How to get ahead in the retromania game at the Edinburgh Fringe Festival

It was only going to be so long before retromania – the habit of repackaging the past to entertain us in the present – outgrew the traditional spheres of film and music and ventured beyond. Two Fringe productions succeed in applying this trend to a highly niche arena: that of technology-aided fantasy adventures from the 80s and 90s.

John Robertson's The Dark Room (●●●●) is a deliciously fiendish recreation of the text-based adventure games that ran on the earliest home-gaming systems.
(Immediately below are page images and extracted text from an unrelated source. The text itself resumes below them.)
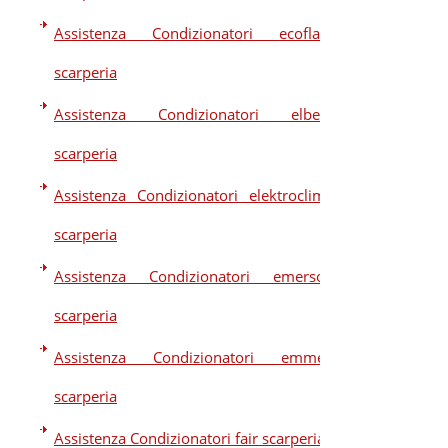
Assistenza Condizionatori ecoflam
scarperia
Assistenza Condizionatori elberg
scarperia
Assistenza Condizionatori elektroclima
scarperia
Assistenza Condizionatori emerson
scarperia
Assistenza Condizionatori emmeti
scarperia
Assistenza Condizionatori fair scarperia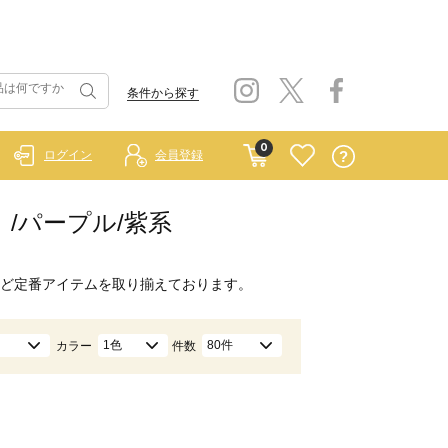
条件から探す
0
ログイン
会員登録
ー）/パープル/紫系
ど定番アイテムを取り揃えております。
1色
80件
カラー
件数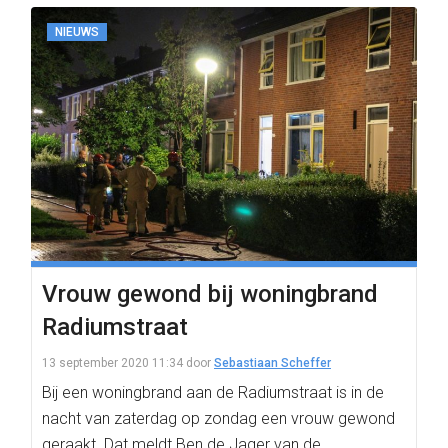
NIEUWS
Vrouw gewond bij woningbrand
Radiumstraat
13 september 2020 11:34
door
Sebastiaan Scheffer
Bij een woningbrand aan de Radiumstraat is in de
nacht van zaterdag op zondag een vrouw gewond
geraakt. Dat meldt Ben de Jager van de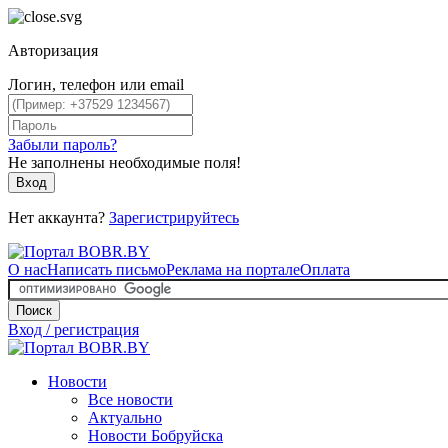
Авторизация
Логин, телефон или email
Забыли пароль?
Не заполнены необходимые поля!
Вход
Нет аккаунта?
Зарегистрируйтесь
О нас
Написать письмо
Реклама на портале
Оплата
Поиск
Вход / регистрация
Новости
Все новости
Актуально
Новости Бобруйска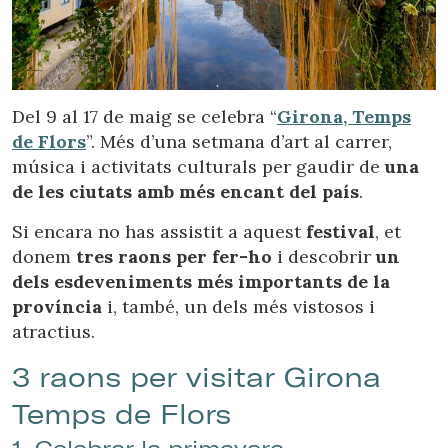
Ubicació/nom de l'hotel
Del 9 al 17 de maig se celebra “
Girona, Temps
de Flors
”. Més d’una setmana d’art al carrer,
música i activitats culturals per gaudir de
una
de les ciutats amb més encant del país
.
Si encara no has assistit a aquest
festival
, et
donem
tres raons per fer-ho
i descobrir
un
dels esdeveniments més importants de la
província
i, també, un dels més vistosos i
atractius.
3 raons per visitar Girona
Temps de Flors
1. Celebrar la primavera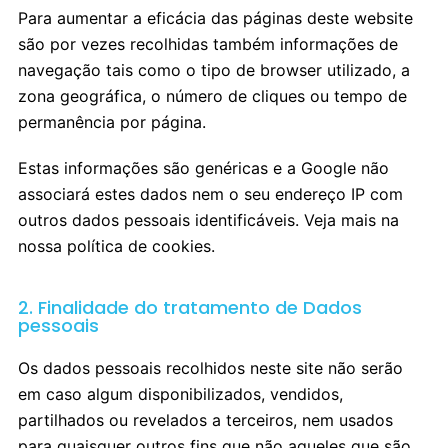
Para aumentar a eficácia das páginas deste website
são por vezes recolhidas também informações de
navegação tais como o tipo de browser utilizado, a
zona geográfica, o número de cliques ou tempo de
permanência por página.
Estas informações são genéricas e a Google não
associará estes dados nem o seu endereço IP com
outros dados pessoais identificáveis. Veja mais na
nossa política de cookies.
2. Finalidade do tratamento de Dados
pessoais
Os dados pessoais recolhidos neste site não serão
em caso algum disponibilizados, vendidos,
partilhados ou revelados a terceiros, nem usados
para quaisquer outros fins que não aqueles que são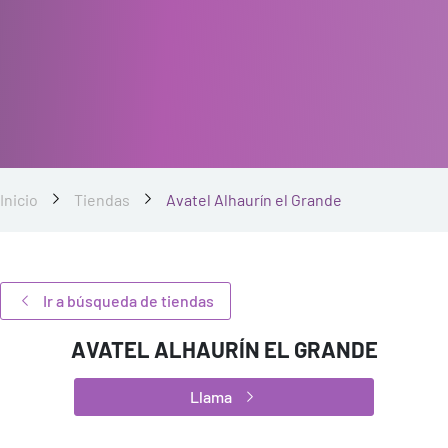
Inicio
Tiendas
Avatel Alhaurín el Grande
Ir a búsqueda de tiendas
AVATEL ALHAURÍN EL GRANDE
Llama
Using the setting of 'a dark room' as an audience member's starting point, Robertson presents them with a series of actions that vary in sensibleness (they range from 'turn on the light switch' to 'tap your heels for Joseph Stalin') but not in end result: the player is invariably shunted back to the dark room, until such time as they inexplicably die. Using such brutal methodology, Robertson easily ploughs through a good chunk of his audience in each show, and his high velocity delivery and lo-fi tech set-up means things tear along at an exhilarating pace.

Knightmare Live! (●●●), on the other hand, plays a long game, transporting one plucky volunteer into the world of the cult 90s TV show in which a group of children guided one of their number through a virtual reality dungeon. The Knightmare Live! team have gone all out in transforming VR trickery into practical special effects, and their adoration for the source material is obvious.

But where The Dark Room succeeds on John Robertson's own megalomaniacal personality, Knightmare Live! stumbles by spreading its talent base too thin. The resident performers are spot on, but they, the audience and the poor sod being guided around the maze are at the mercy of whatever guest comedians are drafted in to assist. And some lacklustre co-hosting will result in an unsatisfying show.

The Dark Room, Underbelly, Cowgate, 0844 545 8252, until 25 Aug (not 14), 8.40pm, £9–£10 (£8–£9); Knightmare Live!, Gilded Balloon Teviot, 622 6552, until 25 Aug (not 14), 5.30pm, £10.50–£11.50 (£9.50–£10.50).